> ACTIVITY: Examine the data below and state how many lines contain "hematoxylin", offering no other words.

> RECORDED DATA:
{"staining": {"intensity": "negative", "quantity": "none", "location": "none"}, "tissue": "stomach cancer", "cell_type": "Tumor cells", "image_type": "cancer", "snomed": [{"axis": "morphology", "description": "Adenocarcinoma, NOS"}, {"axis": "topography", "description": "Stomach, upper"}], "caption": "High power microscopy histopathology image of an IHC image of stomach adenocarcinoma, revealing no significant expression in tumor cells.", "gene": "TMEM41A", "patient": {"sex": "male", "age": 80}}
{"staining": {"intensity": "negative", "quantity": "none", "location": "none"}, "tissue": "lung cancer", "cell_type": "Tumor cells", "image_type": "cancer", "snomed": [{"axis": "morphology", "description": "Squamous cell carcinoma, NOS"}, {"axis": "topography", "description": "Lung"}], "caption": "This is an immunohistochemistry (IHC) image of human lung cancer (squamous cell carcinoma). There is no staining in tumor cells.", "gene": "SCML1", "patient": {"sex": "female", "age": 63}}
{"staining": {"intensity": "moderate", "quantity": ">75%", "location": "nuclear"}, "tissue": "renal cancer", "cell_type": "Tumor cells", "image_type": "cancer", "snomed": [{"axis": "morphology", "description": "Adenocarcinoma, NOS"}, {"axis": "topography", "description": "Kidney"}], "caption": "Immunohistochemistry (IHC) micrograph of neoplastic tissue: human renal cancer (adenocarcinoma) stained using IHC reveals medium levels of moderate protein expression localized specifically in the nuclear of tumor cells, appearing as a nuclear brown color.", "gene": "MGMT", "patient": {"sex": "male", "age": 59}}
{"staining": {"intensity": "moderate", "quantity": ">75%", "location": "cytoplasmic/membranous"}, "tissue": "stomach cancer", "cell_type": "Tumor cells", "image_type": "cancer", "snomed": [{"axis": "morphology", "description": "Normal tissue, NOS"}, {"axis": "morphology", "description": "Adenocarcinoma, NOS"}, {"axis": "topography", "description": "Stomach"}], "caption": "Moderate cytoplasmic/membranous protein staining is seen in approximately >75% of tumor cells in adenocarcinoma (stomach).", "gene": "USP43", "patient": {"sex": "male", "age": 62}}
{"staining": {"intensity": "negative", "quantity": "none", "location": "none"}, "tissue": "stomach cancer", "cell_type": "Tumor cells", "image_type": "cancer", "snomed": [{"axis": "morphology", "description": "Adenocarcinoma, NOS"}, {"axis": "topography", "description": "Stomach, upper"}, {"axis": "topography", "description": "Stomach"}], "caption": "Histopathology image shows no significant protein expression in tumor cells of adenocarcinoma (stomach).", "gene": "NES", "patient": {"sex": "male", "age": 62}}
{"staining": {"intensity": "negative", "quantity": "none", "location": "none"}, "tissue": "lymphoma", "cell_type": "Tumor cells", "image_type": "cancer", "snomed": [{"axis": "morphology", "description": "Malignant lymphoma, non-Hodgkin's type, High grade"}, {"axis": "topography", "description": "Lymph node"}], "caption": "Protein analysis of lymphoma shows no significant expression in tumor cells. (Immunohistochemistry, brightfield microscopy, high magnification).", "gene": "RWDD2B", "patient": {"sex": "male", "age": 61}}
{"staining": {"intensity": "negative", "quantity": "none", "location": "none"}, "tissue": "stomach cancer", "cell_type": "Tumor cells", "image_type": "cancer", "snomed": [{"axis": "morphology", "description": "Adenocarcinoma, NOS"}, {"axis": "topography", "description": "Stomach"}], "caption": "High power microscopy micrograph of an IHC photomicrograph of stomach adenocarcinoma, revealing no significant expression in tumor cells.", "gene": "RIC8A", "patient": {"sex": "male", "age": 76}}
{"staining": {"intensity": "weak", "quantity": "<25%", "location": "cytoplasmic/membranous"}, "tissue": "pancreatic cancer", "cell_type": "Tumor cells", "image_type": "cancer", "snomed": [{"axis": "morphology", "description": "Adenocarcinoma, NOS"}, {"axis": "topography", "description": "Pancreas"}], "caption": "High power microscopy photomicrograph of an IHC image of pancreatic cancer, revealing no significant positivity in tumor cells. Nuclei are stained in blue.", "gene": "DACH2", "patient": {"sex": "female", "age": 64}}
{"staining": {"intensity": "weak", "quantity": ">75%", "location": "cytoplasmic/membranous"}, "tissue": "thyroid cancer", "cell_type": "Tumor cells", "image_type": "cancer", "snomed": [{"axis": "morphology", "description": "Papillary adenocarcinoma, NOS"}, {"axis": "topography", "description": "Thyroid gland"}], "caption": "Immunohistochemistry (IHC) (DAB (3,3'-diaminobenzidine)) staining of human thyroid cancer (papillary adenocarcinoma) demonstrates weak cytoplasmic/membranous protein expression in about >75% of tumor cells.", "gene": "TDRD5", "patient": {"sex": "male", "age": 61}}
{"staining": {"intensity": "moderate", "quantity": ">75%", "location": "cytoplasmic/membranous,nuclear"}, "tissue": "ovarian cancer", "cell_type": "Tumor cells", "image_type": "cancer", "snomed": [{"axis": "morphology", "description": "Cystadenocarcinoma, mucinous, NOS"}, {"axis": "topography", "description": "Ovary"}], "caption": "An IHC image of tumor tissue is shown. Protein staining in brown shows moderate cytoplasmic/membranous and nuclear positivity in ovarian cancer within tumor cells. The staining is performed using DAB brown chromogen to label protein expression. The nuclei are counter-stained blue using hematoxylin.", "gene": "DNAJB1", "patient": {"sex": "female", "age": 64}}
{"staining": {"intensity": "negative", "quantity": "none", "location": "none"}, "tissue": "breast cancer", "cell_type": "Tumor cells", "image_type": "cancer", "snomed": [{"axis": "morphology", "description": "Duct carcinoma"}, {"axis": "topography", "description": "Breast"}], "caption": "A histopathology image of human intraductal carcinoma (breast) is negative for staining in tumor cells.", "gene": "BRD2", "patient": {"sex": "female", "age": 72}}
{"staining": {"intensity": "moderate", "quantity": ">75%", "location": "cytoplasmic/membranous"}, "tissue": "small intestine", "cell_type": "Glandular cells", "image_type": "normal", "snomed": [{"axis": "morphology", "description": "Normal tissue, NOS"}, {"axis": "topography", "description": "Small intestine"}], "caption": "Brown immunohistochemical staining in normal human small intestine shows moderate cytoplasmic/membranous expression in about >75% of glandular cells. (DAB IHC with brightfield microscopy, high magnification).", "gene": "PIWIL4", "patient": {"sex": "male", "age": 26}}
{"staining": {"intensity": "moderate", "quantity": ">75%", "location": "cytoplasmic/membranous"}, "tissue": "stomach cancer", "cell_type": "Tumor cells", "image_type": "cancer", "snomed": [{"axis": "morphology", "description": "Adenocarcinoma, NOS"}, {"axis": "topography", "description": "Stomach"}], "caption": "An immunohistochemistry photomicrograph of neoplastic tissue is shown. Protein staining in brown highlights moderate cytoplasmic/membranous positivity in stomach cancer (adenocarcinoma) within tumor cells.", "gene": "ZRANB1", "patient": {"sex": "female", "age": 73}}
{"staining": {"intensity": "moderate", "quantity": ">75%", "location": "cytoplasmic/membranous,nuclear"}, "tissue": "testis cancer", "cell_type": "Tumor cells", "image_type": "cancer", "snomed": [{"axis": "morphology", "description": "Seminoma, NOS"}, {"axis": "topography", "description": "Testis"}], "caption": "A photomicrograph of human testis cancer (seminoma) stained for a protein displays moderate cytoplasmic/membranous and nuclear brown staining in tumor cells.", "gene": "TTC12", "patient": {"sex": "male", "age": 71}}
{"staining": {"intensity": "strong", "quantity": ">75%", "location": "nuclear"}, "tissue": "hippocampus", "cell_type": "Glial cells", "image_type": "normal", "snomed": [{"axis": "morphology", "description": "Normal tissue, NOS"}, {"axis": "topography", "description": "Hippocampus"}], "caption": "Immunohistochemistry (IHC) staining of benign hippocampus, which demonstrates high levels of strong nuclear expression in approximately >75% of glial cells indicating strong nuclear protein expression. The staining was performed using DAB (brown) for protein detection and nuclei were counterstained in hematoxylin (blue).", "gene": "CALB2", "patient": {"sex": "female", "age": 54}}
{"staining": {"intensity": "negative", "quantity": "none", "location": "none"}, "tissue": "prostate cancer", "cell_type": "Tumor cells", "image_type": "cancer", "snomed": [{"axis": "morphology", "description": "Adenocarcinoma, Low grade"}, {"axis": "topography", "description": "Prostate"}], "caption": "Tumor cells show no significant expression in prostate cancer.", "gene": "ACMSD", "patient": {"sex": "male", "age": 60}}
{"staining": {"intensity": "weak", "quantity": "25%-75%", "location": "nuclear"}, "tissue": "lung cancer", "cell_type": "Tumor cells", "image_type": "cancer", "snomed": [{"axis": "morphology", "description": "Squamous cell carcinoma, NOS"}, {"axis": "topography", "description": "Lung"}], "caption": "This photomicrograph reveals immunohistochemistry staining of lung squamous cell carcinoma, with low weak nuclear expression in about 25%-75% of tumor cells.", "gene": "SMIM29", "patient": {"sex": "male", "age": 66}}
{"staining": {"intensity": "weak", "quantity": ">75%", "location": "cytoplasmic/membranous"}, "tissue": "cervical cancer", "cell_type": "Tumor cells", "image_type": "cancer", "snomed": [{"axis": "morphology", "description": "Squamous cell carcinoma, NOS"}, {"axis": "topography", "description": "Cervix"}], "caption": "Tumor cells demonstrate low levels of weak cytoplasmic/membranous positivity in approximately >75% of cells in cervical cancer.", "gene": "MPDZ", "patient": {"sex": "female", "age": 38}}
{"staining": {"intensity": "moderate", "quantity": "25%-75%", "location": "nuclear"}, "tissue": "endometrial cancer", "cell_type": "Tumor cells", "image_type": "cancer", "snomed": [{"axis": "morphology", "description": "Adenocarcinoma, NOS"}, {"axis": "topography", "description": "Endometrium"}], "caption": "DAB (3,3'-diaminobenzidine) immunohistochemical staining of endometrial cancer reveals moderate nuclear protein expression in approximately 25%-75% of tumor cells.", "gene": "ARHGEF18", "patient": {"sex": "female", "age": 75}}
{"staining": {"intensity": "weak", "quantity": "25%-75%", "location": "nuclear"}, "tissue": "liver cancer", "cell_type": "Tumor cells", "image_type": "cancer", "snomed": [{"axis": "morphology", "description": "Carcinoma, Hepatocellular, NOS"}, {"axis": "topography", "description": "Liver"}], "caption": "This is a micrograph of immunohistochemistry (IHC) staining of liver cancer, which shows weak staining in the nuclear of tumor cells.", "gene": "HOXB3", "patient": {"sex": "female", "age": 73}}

> YOUR RESPONSE: 2